Tuesday, September 29, 2015

Welsh Cawl: the national dish of Wales

A bowl of lamb cawl

Not only did I get a haircut today but I have been introduced to the national dish of Wales: cawl.

What with accents and general unfamiliarity on my part, it took awhile for me to understand that my fellow customers or haircutters were discussing a food item.  This is another one of those situations where they were having a good time listening to my accent but not understanding the depth of my ignorance about something as basic to life as cawl.

Coming up at the end of October is the annual Cawl Crawl, in which various businesses or organizations offer cawl and people with tickets go around tasting it.  The money goes to charity. The tasters vote and someone wins.  Michelle's Salon is thinking of entering and offering cawl because they were quite successful raising money in the recent coffee and cake event which raised money for cancer care. A neighboring cafe produced the winning cawl last year with the winning ingredient being a bit of mint.

But I am back at the basics--a bit of mint in what?

Ohhh--it is like a soup or stew.

What else is in it?  Everyone has an opinion.

Traditionally, the basic broth was made with lamb shanks but my neighboring customer uses beef. Sara, cutting my hair, likes lamb but beef is fine.  Someone else sticks to lamb. No one mentions chicken or turkey.

Everyone adds vegetables--carrots, potatos, turnips (called Swedes here) as it is a winter dish. Some add tomatos. Onions--lots of onions.  Onions grow well here; must have onions. No idea of adding garlic.  Herbs--yes, one would use herbs.  Whatever you have growing (as if one would really ask about that.) Sara likes to add pearl barley and sometimes lentils. No one present added ham or bacon but agreed that some do this and it is tasty.

How is it served?
Not a simple question.  Some pour off the broth and serve it first maybe thickened a bit with oatmeal. Then the meat and veg as a plate of stew.  It is grand with a plate of bread and cheese.  (Sighs of satisfaction around the salon.)

Others weigh in on a soup with the broth, meat and veg in the same bowl but agree that the cheese and bread are brilliant.  There is general agreement that if they enter the Cawl Crawl, it will have to be this way.

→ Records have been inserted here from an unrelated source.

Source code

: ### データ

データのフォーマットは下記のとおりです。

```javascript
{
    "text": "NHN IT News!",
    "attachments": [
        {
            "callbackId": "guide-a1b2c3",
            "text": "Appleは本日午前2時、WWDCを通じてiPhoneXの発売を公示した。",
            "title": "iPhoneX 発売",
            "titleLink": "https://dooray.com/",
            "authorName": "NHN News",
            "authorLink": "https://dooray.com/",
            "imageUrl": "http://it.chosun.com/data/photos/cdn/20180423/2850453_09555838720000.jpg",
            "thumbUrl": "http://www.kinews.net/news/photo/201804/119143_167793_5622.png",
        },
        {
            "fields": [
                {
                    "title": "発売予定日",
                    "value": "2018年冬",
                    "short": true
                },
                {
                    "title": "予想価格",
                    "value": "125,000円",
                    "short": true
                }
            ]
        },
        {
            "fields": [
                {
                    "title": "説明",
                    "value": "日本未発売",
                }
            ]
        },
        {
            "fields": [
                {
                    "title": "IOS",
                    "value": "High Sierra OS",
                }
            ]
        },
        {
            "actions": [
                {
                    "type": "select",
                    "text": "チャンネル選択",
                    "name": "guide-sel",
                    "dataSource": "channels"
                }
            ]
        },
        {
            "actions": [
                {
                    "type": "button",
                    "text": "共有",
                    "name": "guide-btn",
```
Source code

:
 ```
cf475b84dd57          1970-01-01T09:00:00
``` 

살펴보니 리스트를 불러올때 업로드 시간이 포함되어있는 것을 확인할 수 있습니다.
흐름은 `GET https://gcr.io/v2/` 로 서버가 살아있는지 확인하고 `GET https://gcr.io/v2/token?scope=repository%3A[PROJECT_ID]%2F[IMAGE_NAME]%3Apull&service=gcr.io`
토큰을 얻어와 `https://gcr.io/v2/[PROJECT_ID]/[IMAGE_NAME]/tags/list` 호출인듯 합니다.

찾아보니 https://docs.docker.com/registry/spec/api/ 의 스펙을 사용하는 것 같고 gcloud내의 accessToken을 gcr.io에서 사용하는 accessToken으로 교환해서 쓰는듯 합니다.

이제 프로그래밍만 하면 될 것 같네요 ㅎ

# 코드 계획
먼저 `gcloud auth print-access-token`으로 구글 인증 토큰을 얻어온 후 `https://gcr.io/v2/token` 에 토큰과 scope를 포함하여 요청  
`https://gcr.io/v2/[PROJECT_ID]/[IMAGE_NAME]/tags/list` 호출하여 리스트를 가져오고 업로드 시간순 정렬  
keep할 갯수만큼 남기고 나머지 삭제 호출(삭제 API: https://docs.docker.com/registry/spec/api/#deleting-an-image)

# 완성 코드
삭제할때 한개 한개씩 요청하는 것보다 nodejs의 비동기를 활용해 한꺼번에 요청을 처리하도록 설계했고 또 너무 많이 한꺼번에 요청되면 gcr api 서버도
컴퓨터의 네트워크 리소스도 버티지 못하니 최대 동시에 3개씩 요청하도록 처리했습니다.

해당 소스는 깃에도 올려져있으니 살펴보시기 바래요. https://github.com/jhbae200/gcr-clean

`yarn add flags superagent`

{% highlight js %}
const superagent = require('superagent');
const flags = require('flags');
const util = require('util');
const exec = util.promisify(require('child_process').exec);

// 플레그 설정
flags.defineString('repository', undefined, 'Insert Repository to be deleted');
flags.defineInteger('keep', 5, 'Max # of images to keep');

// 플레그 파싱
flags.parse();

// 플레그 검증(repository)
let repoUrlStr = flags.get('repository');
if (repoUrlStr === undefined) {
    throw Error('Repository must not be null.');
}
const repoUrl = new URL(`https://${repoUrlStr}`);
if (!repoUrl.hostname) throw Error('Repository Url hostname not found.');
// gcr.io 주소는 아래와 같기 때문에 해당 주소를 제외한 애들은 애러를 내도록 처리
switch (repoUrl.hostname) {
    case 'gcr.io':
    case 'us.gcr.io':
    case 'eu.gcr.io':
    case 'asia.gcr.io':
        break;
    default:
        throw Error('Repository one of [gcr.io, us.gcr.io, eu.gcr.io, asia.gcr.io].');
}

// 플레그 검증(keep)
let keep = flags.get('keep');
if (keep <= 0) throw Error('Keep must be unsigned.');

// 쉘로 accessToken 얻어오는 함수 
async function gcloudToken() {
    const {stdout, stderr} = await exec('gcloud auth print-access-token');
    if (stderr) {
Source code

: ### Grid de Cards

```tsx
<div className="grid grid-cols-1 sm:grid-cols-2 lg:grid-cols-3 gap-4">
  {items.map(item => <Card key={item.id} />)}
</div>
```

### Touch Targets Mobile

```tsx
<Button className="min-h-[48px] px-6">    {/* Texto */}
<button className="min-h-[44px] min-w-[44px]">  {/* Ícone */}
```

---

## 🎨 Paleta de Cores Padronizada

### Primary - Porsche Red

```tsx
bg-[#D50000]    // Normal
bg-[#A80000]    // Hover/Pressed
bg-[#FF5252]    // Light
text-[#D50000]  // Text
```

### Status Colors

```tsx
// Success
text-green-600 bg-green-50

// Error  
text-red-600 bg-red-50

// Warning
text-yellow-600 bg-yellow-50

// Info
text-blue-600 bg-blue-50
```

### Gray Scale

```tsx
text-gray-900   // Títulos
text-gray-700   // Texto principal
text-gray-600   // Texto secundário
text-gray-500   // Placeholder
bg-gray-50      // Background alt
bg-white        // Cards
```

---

The logistics of entering and serving out soup are daunting as they have such a small place.  How many crock-pots can they command? It will be too cold to serve outside by the end of October.  We all agree that it will be too bad that I will not be there for such a fun time.

There is some hope that I will get a taste of the soup as some restaurants serve it nowadays.  The cafe down the street makes it well--they won last year, remember.  But so far they have not had it this year even though the salon staff have been asking.  Not wintry enough.

Me--I trot down the street to the first cafe --the Farmer's Cafe.  Sounds right but no sign of soup.  A really good hamburger but not the Welsh National Dish.

Checking back with the salon--go a bit further to the Fisherman's Cafe.  I will try another day.

Here is a recipe from the Welsh government which I can try some time. Since I always make chicken or turkey soup, it will be an culinary adventure.

Later:
The haircut. Not that bad. The things that look like wings are the top posts of the wrought iron chairs where I am staying.